For the conservative rank and file, this election was to be the culture-war Armageddon, and they were battling for the Lord.

...

The backlash narrative is more powerful than mere facts, and according to this central mythology conservatives are always hardworking patriots who love their country and are persecuted for it, while liberals, who are either high-born weaklings or eggheads hypnotized by some fancy idea, are always ready to sell their nation out at a moment's notice.[7]

What makes national security such a winner for Republicans is that is dramatizes the same negative qualities of liberalism that we see in the so-called "values" issues, only much more forcefully. War casts in sharp relief the inauthenticity of the liberals, the insincerity of their patriotism, and their intellectual distance (always trying to "understand" the terrorists' motives) from the raw emotions felt by ordinary Americans—each quality an expression of the deracinated upper-classness that is thought to be the defining characteristic of liberalism.

Every hamlet seemed to have a son or daughter on duty in Iraq, and wartime loyalty to the commander in chief was in the air. Running through each of these issues was the sense that Bush was somehow more authentic than his challenger. In the city of Charleston, West Virginia, I was told by a conservative activist that

when you see those photos of [Bush] on his ranch down in Texas, with jeans and a cowboy hat, that's genuine. I was in Beckley when he was there a couple weeks ago, and that crowd, four thousand people, they loved the man. They loved the man. Personally... You can't manufacture that; you can't fake it. They love him. They connect with him, they think he understands them, and I think he does, too.
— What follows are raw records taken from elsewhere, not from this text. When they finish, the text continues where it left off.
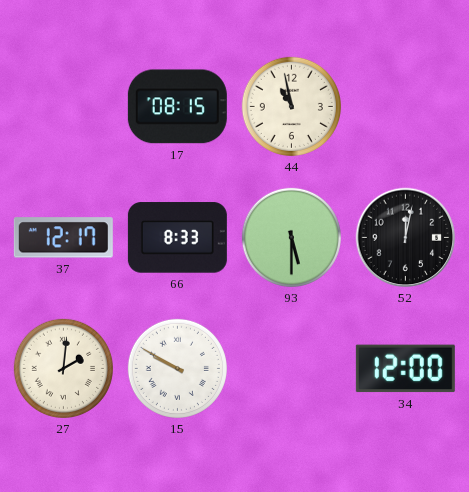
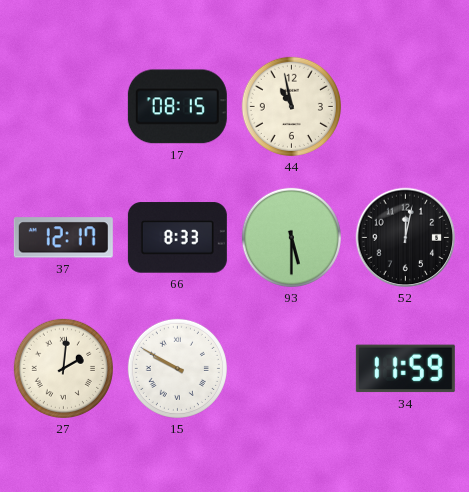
34: 12:00 -> 11:59
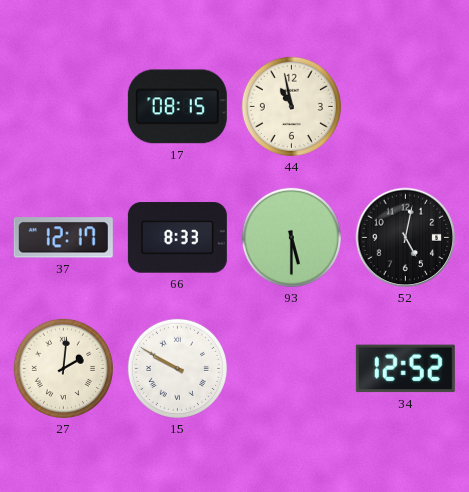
52: 12:02 -> 5:02
34: 11:59 -> 12:52
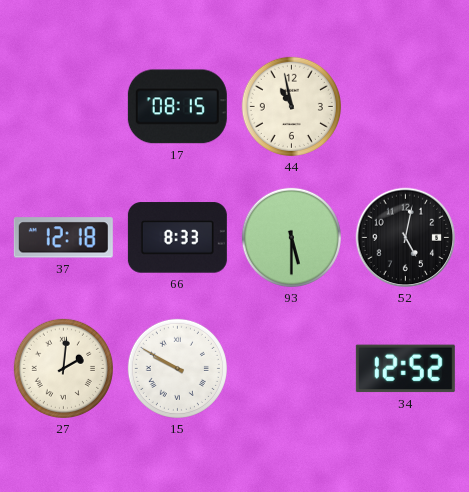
37: 12:17 -> 12:18
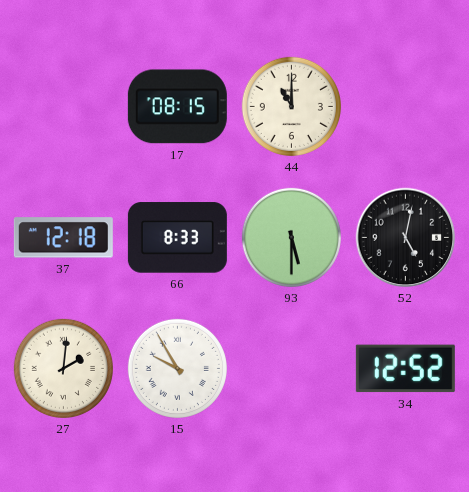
44: 10:58 -> 11:00
15: 9:50 -> 9:55
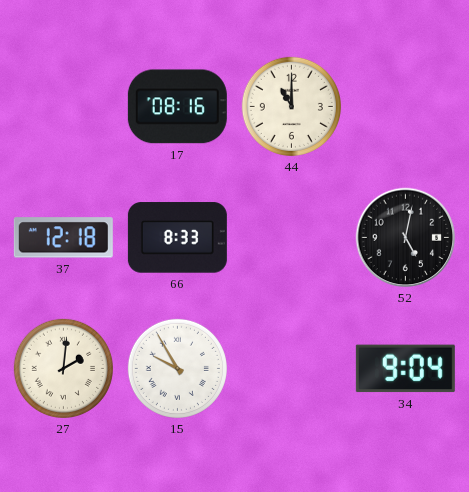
17: 08:15 -> 08:16
93: 5:30 -> none
34: 12:52 -> 9:04
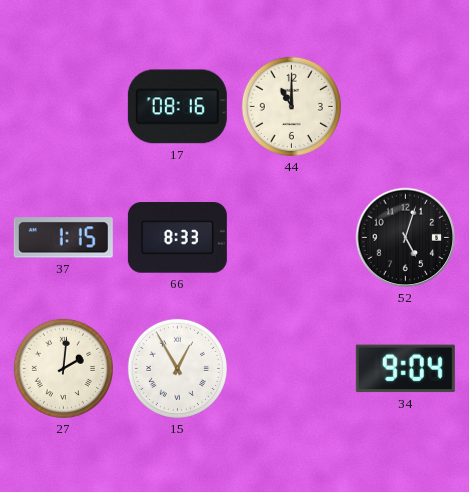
37: 12:18 -> 1:15
52: 5:02 -> 5:03
15: 9:55 -> 12:55
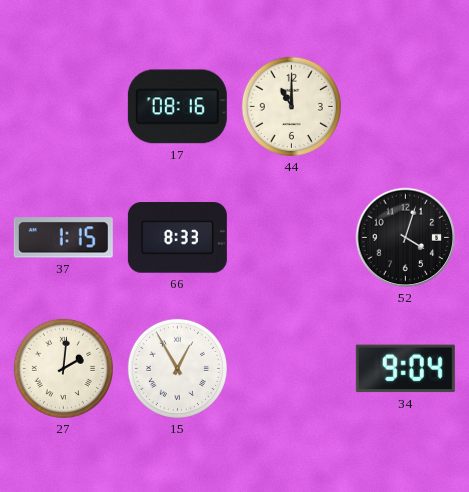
52: 5:03 -> 4:03
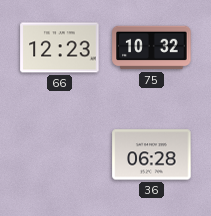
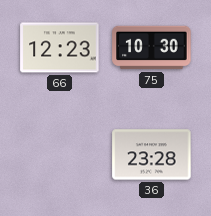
75: 10:32 -> 10:30
36: 06:28 -> 23:28
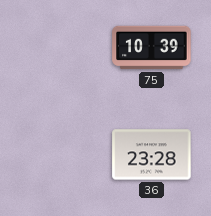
66: 12:23 -> none
75: 10:30 -> 10:39
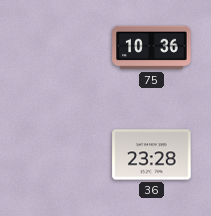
75: 10:39 -> 10:36
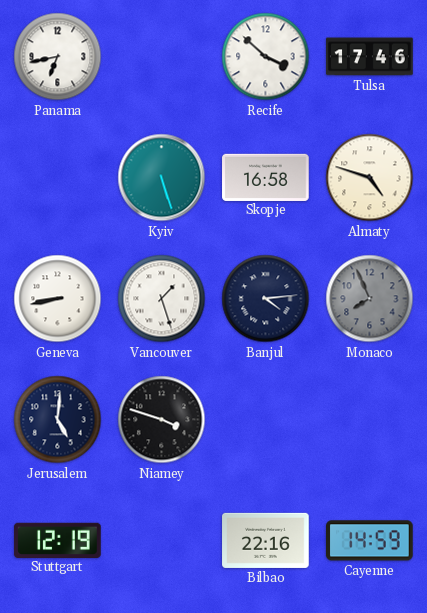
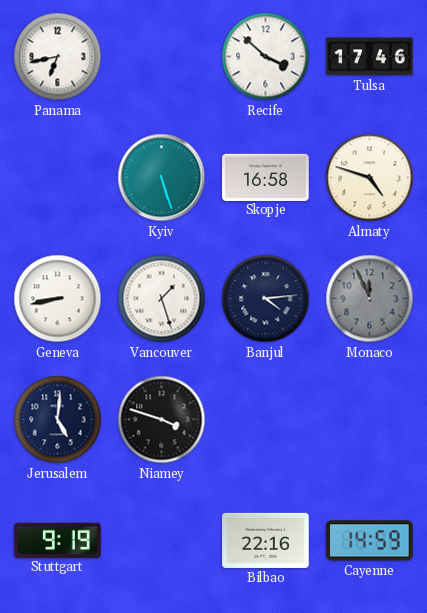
Monaco: 7:56 -> 11:56
Stuttgart: 12:19 -> 9:19
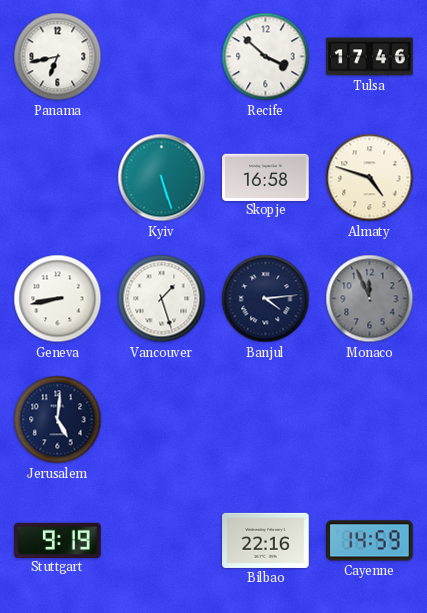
Niamey: 3:48 -> none
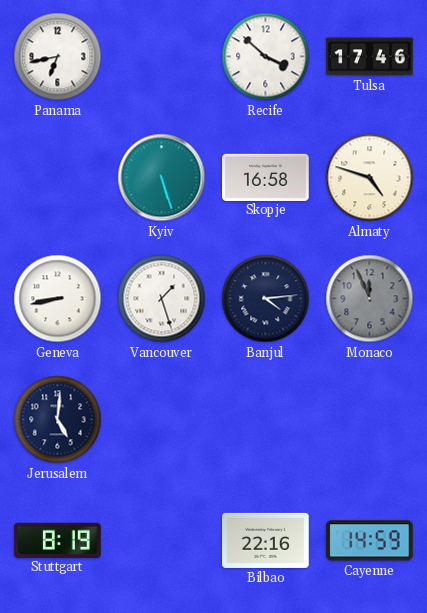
Stuttgart: 9:19 -> 8:19
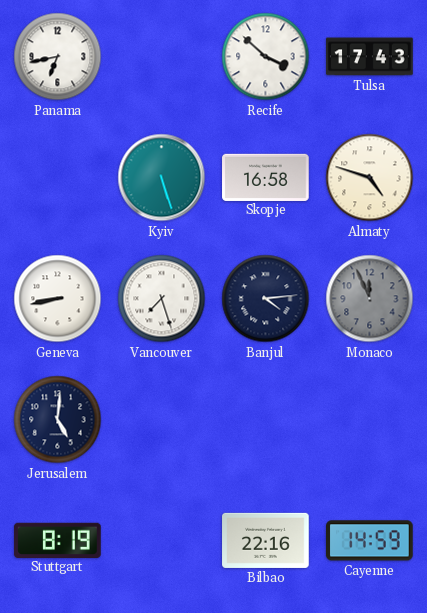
Tulsa: 17:46 -> 17:43
Vancouver: 1:27 -> 7:27
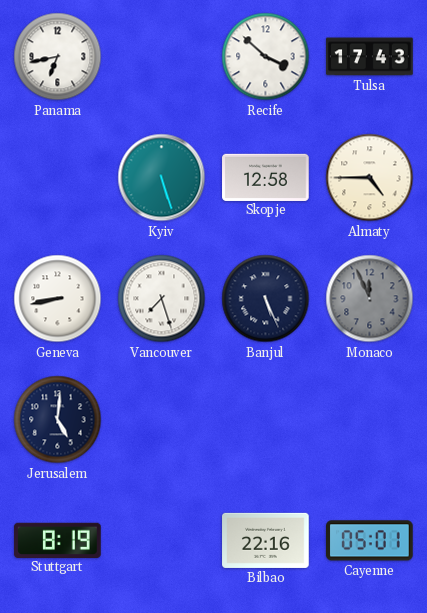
Skopje: 16:58 -> 12:58
Almaty: 4:48 -> 4:45
Banjul: 4:14 -> 5:26
Cayenne: 14:59 -> 05:01
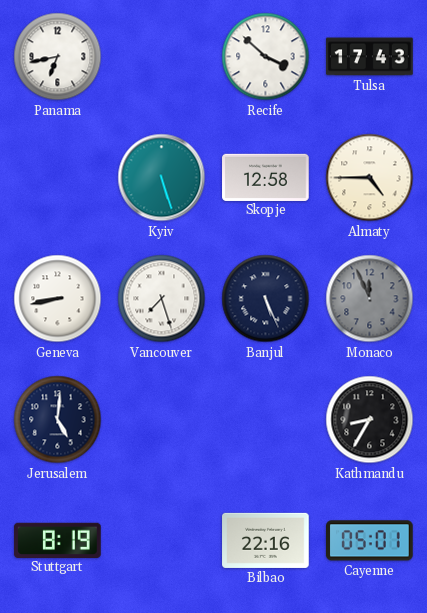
Kathmandu: none -> 8:35
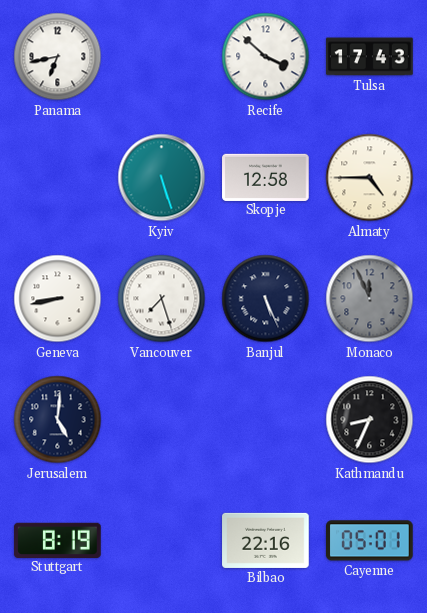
Kathmandu: 8:35 -> 8:34
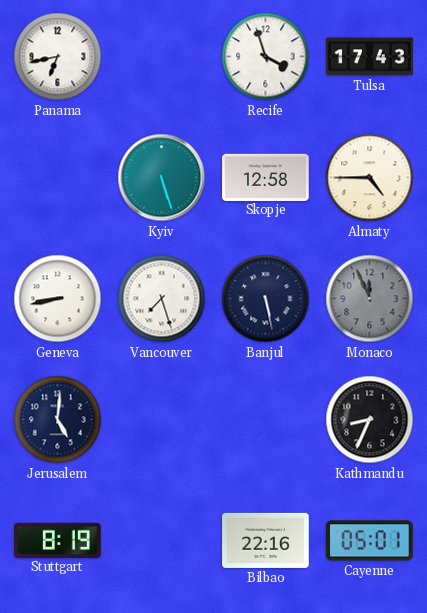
Recife: 3:52 -> 3:57
Banjul: 5:26 -> 5:28
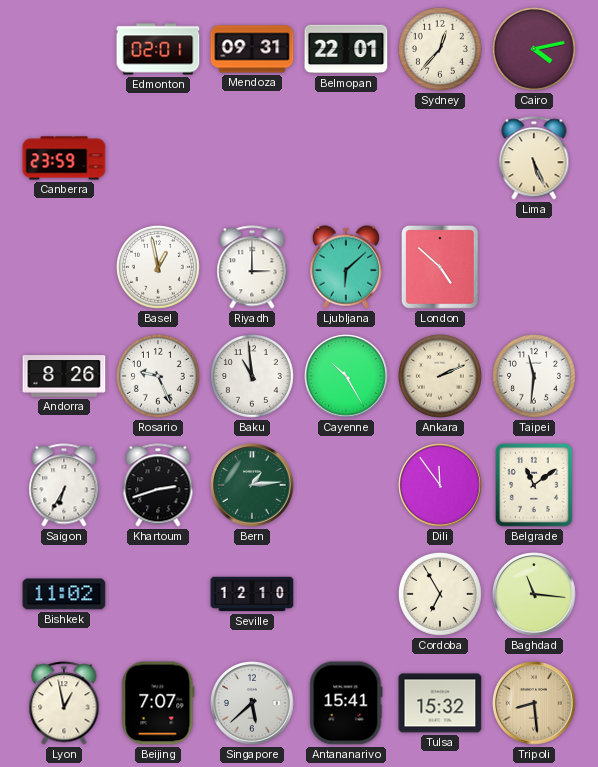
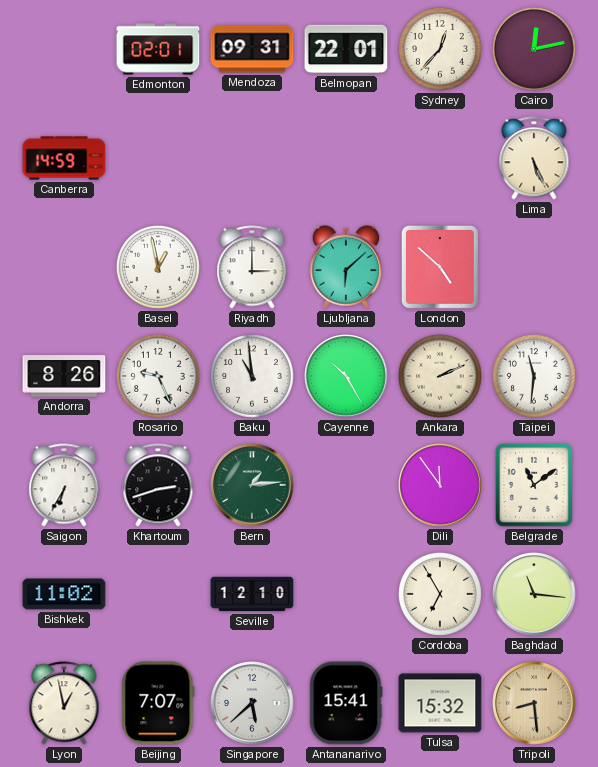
Cairo: 4:13 -> 12:13
Canberra: 23:59 -> 14:59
West Virginia had been carried by Bill Clinton, Michael Dukakis, and almost every other Democratic candidate going back to Franklin Roosevelt, but this time it went Republican by a convincing thirteen percentage points.

...

The illusion that George W. Bush "understands" the struggles of working-class people was only made possible by the unintentional assistance of the Democratic campaign. Once again, the "party of the people" chose to sacrifice the liberal economic policies that used to connect them to such voters on the altar of centrism. Advised by a legion of tired consultants, many of whom work as corporate lobbyists in off years, Kerry chose not to make much noise about corruption on Wall Street, or to expose the business practices of Wal-Mart, or to spend a lot of time talking about raising the minimum wage.[12]

...

Then, on the morning after the election, the country's liberals were astonished to hear that, according to exit polls, at least, "moral values" outranked all other issues in determining voters' choices.[16] Later on that same day, the reelected President Bush set out his legislative objectives for his second term. Making America a more moral country was not one of them. Instead, his goals were mainly economic, and they had precious little to do with helping out the working-class people who had stood by them: he would privatize Social Security once and for all and "reform" the federal tax code. "Another Winner Is Big Business," declared a headline in The Wall Street Journal on November 4, as businessmen everywhere celebrated the election results as a thumbs-up on outsourcing and continued deregulation.